When presented with the question of right or wrong, what is it that proves to be the deciding factor for us? And how does this consideration change when it comes to the people we know, or even love? Are we ever capable of being objective? These are some of the questions explored in “Gargi.” She is a woman who is on a mission to prove the innocence of her father in a case. He is declared as one of the culprits after being identified by the victim, and the case against him seems watertight. But Gargi believes in his innocence, and not just because he is her father. She also knows him as the person who protected her against a similar danger when she was a child, and in her eyes, a protector could not be the perpetrator. Gargi’s reason for believing in Brahmanandam was love. And if that left any room for doubt, her previous experiences filled that up. Which is the reason she never asked her father, until the very end, what he was doing between 6 and 6.30 PM. And this is the exact reason she did not like her lawyer, Indraans, asking her father the same questions. Because of the respect she had for him due to her own past, she considered it offensive to bring them up. Her faith in his innocence was not objective or even based on solid evidence. It was colored by her own emotions and experiences.
When it came to the people who believed that he was guilty, their reasons for doing so were no different. Our legal system follows the principle of “innocent until proven guilty.” But that was not the case with the characters in the film. Everyone had their own motivations. The news channel that declared him as the culprit before the investigation was completed, did so for higher TRPs. The investigating officer was careless with his investigation as he got too invested in the case, to the point of losing his objective judgment. This is also the reason he missed the birth of his child. And the father of the victim just wanted justice for his child and to be able to lessen her pain as much as he could. Finally, the judgment of the general public, which upended Gargi’s entire life. They had no personal connection to the victim, yet there was an unprecedented anger towards Brahmanandam, and they were quick to condemn him even before the court’s judgment was passed. What was the cause of such a reaction?

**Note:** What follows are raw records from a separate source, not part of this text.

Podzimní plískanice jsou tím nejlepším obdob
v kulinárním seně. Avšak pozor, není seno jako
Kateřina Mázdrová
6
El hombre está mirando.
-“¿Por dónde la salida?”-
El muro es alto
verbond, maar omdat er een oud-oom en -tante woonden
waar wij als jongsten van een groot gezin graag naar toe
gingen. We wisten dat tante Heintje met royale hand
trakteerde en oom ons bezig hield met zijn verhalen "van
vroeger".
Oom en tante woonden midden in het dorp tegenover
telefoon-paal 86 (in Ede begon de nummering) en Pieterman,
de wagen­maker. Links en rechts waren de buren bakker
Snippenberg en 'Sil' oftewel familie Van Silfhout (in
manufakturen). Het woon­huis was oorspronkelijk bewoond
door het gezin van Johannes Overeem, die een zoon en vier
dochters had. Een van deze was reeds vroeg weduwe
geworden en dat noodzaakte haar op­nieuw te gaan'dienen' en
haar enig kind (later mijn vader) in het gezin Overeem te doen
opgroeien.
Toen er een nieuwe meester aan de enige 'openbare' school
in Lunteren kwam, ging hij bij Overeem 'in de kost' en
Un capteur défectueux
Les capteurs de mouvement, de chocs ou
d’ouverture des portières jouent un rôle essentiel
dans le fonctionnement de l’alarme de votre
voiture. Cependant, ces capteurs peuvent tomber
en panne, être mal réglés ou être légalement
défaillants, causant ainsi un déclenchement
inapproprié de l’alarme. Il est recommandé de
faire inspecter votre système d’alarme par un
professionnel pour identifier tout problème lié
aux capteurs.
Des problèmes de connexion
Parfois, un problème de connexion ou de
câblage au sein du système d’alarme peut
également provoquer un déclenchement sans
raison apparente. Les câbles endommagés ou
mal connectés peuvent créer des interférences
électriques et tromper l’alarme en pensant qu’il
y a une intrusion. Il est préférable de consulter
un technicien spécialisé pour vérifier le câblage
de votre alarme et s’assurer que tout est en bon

Knowing what we do, we can tell that it is festering anger that has been in people for a long time now. Be it the pathetic state of women’s rights, the state of the country, or just the general environment of injustice, people know it all and are angry. Therefore, when they saw a chance for the deliverance of justice, they grabbed at it with all the latent anger of the years. Not a single person was being objective.
Let’s take another look at the case. The reason Brahmanandam was investigated was because he could not explain his whereabouts between 6 and 6.30 PM. And the victim recognized him during the identification parade. The victim’s testimony was temporarily dismissed because her statement had been given under the influence of a powerful drug and her father’s guidance. But at the very end, it was the unexplained time gap that was instrumental in discovering what had truly transpired. Therefore, what was the point of the case, to begin with? Maybe he should have gone straight to jail, as everyone wanted. However, justice is a little more complicated than that, and the ends do not justify the means.
It is imperative that guilt be established beyond a reasonable doubt because anything less than that is an insult not just to the victim, but a heartbreaking negligence of the severity of the crime. It is something to ponder over that, in an ideal world, justice would mean returning things to their original state, as if the wrong had never been committed. But in an ideal world, there would be no need for justice because nobody would ever commit a crime. This means that what exists in the real world is a careful mixture of retribution and reversal of the situation. That is exactly why there should be absolutely no room for doubt, which cannot happen if the judgment is not objective.
The judge in the said case was not just the person to decide the guilt or innocence of the accused, but also the only person who walked the fine line between emotion and logic, to do what was best for the victim. She was probably the only one who was capable of seeing the bigger picture and how each facet of it was intertwined with the other. “Gargi” teaches us that while our judgments cannot exist in a vacuum, it is imperative to not let them be colored by our emotions. Because justice is based on what happens, not what we believe should or could happen.